As Horas Do Carago

Vistas confinadas...

Hesitação, medo, fugas para a frente, para trás, para os lados, para qualquer lado quando se pode ou para lado nenhum quando não se pode. Arrogância, convencimento, petulância, irritação, intolerância, oscilantes gesticulações, incontroladas tremuras,… Fugas para a frente, para trás, para os lados, para qualquer lado quando se pode ou para lado nenhum quando não se pode…

Se se está bem, clama-se. Se mal, reclama-se. Se amorfo, declama-se. Estar fora, é clamor. Estar dentro é dor. Em companhia traz saturação. Isolados, a tristeza. Presos, a depressão. Livres, a perdição. No entretanto, a ação e a contradição. Se amados, desinteressados. Se odiados, amargurados. Se protegidos, o abuso. Se ao deus dará o oxalá, oxalá. Para a frente. Para trás. Para os lados, para qualquer lado quando se pode ou para nenhures quando não se pode.

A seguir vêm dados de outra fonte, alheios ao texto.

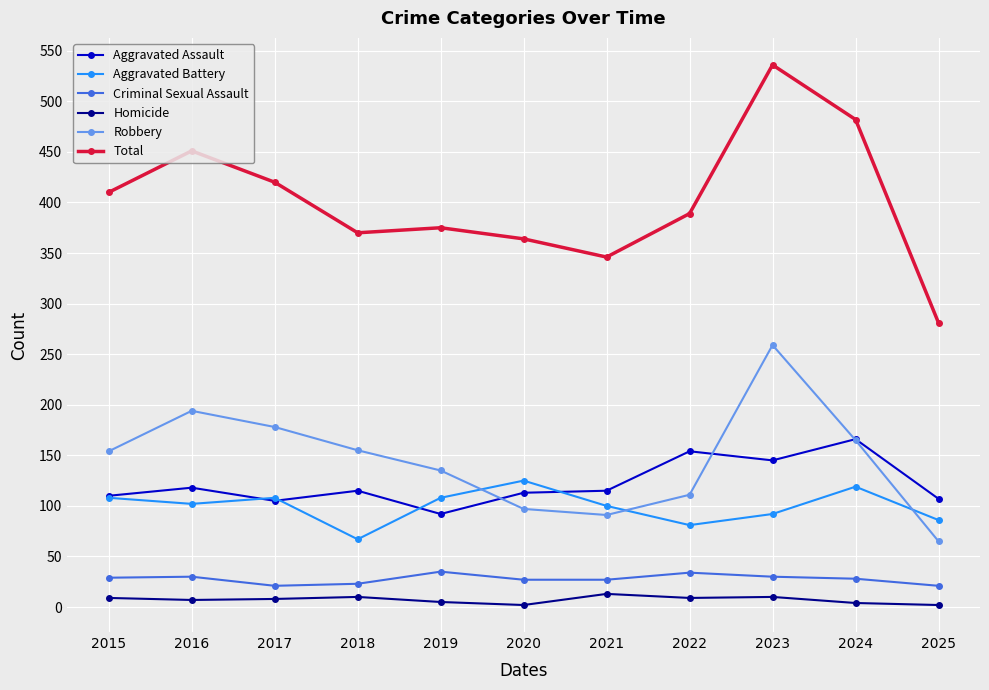

What are all the series names shown in the legend?

Aggravated Assault, Aggravated Battery, Criminal Sexual Assault, Homicide, Robbery, Total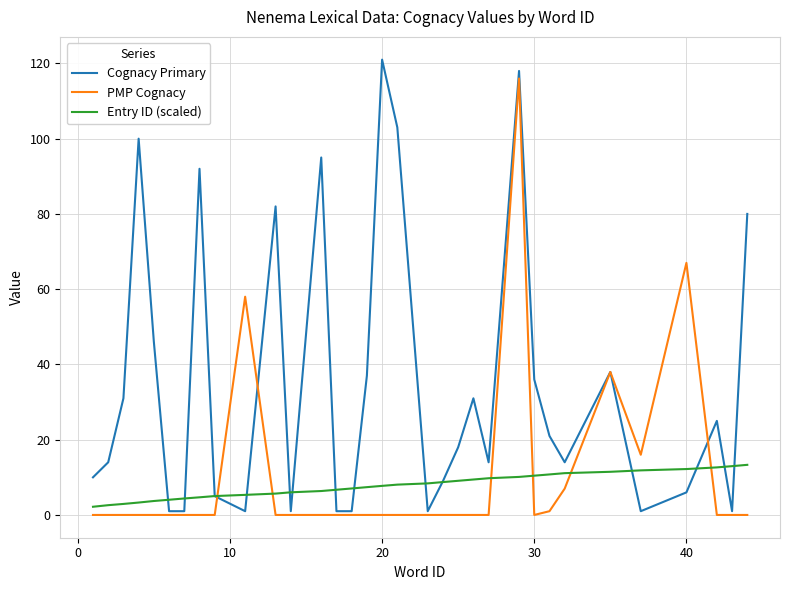

Which series has the largest total across all categories?

Cognacy Primary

Olhares ambíguos. Pensamentos confusos. Tristezas cavalgantes. Alegrias extasiantes. O ontem. O hoje, o ontem de novo. E uma vez mais o ontem, o anteontem, o que foi, o que não é o que não se sabe o que será, se será. A dúvida. A certeza. O confronto do dúbio com o que parecia certo, seguro, animador. O vai. O fica. O sai. Ou permanece. Olhares ambíguos. Perdidos. Em busca do que já era. Já foi. Virá? De novo será? O antes? O d’antes? Pensamentos confusos… Fugas para a frente, para trás, para os lados, para qualquer lado quando se pode ou para um seja qual for alhures quando não se pode.